On this point there is, however, much uncertainty. Of the foreigners who came to Britain, two great divisions may be traced, who are called respectively the Gaels (Gaedhils or Goidels) and the Britons or Brythons. Of these two, the first comers were the Gaels. They are at this day found in parts of Ireland, in the northern and western Highlands and in the Isle of Man; but there is proof that in early times they also inhabited parts of Wales and Cornwall, for the language of the earliest stone in- scriptions found in these countries corresponds far more closely to Gaelic than to present-day Welsh or Cornish.

Looking at the position of these districts, on the northern and western coasts of these islands, it is natural to suppose that the Gaelic race, originally, perhaps, occupying large portions of Britain, were driven West and North by the arrival on the South and East of other tribes. At all events, we find that they were followed by another division of the Celtic race, whose language had similarities to their own, and who seem to have dispossessed them from the centre and south and east of England, and settled there in their stead.

These were the Brythons, the inhabitants of Britain in Roman times, and the present inhabitants of Wales and Cornwall. They, in their turn, were dispossessed over a large part of the country, by the invasions of the Angles and Saxons, who gradually drove them west and shut them up behind the safe borderland of the Welsh and Cumbrian mountains. Some of them passed over to Armorica, to which they gave their own name, Brittany, where a form of their own language, called Breton, which is closely allied to Welsh, is spoken to the present day.

One of the most interesting facts which the early literature and history bring out i the close friendship that appears to have been kept up in very early times between the Gaels of Devon and Cornwall and the Gaels of Ireland, or, as they styled themselves, " the Gaedhils of the East of the Sea and the Gaedhils of the West," and much intercourse was held between them.

We may, then, look on the Britons, or Welsh and Cornishmen, the Gaels of Ireland and Scotland and of the Isle of Man, and the continental Gauls, as first cousins; and many of the customs noticed by the Roman writers in Gaul are like those of ancient Ireland, and help at times to explain them.

Only we must beware of thinking that if a thing is mentioned by a Roman writer as being the custom in Gaul or Britain, it was therefore of necessity just the same in Ireland.
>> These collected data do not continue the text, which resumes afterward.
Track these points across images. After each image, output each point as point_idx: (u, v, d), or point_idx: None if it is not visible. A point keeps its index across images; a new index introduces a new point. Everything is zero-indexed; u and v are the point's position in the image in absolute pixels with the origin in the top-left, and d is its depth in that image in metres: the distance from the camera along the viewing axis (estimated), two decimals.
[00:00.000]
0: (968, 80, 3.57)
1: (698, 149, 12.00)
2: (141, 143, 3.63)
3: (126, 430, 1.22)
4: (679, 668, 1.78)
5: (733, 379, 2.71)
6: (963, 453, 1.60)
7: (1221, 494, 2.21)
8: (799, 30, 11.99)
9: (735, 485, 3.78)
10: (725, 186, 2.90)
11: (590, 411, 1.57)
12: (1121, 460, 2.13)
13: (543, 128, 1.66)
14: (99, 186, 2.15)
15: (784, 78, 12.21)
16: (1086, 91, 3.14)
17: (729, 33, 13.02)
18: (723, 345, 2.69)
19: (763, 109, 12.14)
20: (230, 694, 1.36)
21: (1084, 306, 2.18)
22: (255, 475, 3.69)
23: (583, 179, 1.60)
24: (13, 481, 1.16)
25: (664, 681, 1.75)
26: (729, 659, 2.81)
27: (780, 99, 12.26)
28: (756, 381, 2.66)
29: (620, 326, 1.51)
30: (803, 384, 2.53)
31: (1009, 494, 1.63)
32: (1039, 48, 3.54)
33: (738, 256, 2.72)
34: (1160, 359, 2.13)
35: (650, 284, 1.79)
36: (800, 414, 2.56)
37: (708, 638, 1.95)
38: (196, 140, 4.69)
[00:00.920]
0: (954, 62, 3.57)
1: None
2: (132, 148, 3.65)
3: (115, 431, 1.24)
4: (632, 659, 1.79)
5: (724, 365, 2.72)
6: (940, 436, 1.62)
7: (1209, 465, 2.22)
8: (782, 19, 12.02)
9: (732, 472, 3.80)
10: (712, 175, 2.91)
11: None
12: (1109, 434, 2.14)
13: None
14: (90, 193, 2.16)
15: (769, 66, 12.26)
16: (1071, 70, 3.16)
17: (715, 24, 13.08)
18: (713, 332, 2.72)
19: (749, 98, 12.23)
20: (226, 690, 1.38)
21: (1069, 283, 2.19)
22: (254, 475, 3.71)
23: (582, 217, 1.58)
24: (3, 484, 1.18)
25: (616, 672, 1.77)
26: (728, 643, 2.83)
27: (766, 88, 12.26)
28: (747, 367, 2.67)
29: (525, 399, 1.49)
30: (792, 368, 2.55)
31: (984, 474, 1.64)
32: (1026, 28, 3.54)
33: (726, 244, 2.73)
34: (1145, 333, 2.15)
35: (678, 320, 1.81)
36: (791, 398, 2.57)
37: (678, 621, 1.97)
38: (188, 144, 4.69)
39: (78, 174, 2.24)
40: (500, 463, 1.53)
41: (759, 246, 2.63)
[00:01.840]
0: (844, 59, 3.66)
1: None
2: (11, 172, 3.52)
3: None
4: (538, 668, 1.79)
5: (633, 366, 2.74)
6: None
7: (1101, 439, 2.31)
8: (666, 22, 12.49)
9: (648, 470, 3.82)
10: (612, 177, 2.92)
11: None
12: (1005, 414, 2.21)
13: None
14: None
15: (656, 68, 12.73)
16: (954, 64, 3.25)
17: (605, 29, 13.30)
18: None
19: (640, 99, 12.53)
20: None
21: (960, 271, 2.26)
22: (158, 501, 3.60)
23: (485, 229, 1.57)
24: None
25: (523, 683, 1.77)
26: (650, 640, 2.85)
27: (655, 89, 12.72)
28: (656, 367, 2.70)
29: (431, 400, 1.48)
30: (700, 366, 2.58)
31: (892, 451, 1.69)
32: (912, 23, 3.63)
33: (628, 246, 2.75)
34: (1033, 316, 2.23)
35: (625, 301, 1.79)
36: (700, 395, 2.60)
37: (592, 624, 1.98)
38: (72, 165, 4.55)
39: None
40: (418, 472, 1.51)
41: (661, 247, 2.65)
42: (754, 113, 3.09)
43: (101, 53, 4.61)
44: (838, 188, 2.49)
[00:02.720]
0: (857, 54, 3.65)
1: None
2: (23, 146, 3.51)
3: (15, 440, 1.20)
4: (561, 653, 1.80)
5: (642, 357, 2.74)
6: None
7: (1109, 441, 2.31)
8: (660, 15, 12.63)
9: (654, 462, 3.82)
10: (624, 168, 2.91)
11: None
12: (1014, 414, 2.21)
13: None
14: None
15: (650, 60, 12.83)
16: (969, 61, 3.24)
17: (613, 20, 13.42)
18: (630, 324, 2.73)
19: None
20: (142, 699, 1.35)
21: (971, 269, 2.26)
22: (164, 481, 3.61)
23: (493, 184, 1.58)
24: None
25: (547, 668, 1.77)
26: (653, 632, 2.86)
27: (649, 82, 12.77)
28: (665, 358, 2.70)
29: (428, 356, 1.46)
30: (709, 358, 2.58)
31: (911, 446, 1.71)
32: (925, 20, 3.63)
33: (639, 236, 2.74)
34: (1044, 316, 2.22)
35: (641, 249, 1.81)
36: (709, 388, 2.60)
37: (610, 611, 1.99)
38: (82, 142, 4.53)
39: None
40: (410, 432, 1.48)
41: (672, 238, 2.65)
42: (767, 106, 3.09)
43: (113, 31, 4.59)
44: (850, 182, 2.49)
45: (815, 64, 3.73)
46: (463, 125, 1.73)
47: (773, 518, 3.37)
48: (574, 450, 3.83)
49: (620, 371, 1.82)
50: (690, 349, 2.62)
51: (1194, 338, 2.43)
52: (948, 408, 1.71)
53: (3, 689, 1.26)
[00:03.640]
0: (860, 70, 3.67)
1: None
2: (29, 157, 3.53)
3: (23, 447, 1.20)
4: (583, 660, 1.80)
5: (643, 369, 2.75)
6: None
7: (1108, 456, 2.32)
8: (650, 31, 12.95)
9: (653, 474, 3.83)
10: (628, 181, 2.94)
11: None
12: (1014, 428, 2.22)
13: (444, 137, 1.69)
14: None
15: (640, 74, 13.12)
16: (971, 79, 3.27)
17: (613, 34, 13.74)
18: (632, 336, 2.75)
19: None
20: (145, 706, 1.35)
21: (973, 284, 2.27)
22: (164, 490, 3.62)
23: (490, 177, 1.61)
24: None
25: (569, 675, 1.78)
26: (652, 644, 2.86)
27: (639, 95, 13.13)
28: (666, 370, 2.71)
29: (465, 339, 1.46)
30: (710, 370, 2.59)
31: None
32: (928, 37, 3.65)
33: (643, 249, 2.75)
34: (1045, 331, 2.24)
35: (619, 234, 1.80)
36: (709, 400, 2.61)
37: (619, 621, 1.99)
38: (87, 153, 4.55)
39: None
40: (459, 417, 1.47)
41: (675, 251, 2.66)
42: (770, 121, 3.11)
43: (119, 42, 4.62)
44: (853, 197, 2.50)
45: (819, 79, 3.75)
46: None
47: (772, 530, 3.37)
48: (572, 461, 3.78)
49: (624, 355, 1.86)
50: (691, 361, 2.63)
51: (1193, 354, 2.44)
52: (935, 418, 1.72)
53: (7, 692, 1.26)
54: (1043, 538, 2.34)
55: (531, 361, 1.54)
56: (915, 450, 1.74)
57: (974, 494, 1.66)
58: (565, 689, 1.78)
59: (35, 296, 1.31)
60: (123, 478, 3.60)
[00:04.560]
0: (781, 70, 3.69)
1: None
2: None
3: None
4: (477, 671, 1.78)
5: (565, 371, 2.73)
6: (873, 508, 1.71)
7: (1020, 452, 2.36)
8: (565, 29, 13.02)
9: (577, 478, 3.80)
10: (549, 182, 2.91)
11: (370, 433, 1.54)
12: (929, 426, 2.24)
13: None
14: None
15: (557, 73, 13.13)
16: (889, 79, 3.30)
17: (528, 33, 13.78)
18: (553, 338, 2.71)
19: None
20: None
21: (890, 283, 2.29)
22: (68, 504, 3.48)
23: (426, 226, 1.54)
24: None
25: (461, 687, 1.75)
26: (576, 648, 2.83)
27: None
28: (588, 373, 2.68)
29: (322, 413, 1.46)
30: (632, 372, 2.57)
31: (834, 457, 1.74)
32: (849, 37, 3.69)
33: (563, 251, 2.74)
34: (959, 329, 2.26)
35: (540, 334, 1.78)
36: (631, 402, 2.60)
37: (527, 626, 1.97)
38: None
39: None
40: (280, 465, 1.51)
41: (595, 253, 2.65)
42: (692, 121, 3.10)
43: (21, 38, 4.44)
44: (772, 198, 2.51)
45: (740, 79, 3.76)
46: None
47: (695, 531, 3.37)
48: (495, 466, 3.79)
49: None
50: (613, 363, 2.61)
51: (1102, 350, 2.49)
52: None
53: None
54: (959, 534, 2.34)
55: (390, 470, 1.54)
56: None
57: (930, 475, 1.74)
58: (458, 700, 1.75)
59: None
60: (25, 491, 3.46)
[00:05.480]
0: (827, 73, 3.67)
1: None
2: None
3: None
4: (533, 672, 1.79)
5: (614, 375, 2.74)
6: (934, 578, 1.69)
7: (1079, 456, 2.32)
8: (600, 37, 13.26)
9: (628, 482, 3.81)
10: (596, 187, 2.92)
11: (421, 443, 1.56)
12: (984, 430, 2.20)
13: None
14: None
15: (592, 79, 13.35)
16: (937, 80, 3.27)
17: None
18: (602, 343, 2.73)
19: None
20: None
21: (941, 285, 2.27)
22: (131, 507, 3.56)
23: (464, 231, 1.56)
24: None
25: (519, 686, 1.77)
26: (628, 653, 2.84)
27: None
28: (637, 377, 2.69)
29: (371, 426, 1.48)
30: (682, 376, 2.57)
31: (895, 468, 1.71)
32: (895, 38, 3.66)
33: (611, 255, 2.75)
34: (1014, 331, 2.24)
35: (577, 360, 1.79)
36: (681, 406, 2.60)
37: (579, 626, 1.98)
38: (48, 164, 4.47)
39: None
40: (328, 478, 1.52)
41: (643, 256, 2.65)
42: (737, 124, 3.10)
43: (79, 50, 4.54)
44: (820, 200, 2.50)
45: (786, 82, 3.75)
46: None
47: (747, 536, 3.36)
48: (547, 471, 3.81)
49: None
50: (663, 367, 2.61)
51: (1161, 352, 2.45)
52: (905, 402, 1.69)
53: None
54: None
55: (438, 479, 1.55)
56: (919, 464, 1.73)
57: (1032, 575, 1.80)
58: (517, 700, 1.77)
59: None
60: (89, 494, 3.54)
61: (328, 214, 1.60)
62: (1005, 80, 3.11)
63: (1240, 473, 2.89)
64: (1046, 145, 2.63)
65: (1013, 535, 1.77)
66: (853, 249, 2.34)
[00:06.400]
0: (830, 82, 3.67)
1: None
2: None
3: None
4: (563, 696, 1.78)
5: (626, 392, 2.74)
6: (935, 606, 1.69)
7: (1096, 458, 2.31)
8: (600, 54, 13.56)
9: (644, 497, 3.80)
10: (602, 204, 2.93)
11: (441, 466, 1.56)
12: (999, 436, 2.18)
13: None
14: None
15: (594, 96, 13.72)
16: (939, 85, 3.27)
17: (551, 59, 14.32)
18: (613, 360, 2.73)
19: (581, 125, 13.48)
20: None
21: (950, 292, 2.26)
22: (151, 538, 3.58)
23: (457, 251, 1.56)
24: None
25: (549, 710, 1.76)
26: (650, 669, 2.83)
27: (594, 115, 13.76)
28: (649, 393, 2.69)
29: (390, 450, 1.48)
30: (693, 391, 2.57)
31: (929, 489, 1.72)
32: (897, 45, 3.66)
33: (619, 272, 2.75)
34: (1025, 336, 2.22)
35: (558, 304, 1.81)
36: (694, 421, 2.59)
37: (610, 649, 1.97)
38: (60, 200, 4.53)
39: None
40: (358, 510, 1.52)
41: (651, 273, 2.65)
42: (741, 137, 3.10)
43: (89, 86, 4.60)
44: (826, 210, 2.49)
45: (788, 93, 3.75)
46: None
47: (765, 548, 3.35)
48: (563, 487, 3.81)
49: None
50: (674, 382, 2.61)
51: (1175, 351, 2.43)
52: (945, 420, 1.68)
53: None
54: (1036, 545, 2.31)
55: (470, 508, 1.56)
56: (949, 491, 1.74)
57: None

Forgetfulness of this has made the study of Irish antiquity often confusion worse confounded, and has introduced ideas that are quite erroneous when applied to Ireland about such matters, for example, as to the early beliefs, or the position and occupations of the druids.

The Gaels of Ireland probably retained some older customs and older forms of belief which had become changed in Gaul before or during the Roman occupation; both in their customs and ideas there seem to have been differences. More over, the Romans, who conquered Gaul and Britain, never conquered or effected settlements in Ireland; hence they did not impose on Ireland their system ot life and ways of thought, as they did elsewhere.

We have, therefore, in Ireland an absolutely virgin soil so far as beliefs and customs are concerned, and it is well to study it without any preconceived ideas derived from what we know of other nations. It is the differences in a race and not the likenesses that are of the greatest interest to us, those things wherein the Gael thought his own thoughts, and constructed his own world, those things in which he differed from the rest of humanity.

It is because his ideas come down to us less overlaid than those of other lands by the ideas of other nations that they are especially interesting and instructive to study.